Your instructions - Write out all of the records precisely. Skip anything that is a picture.

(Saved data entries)
• • • • •

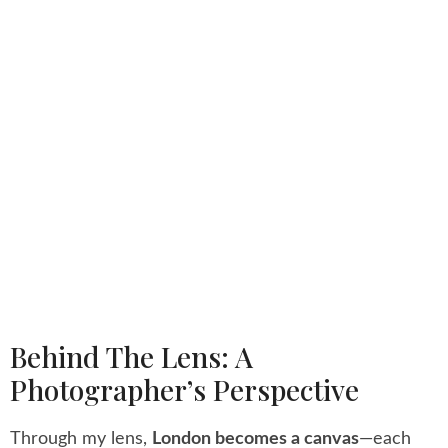
Behind The Lens: A
Photographer’s Perspective
Through my lens,
London becomes a canvas
—each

• • • • •

Task response -
Behind The Lens: A
Photographer’s Perspective
Through my lens,
London becomes a canvas
—each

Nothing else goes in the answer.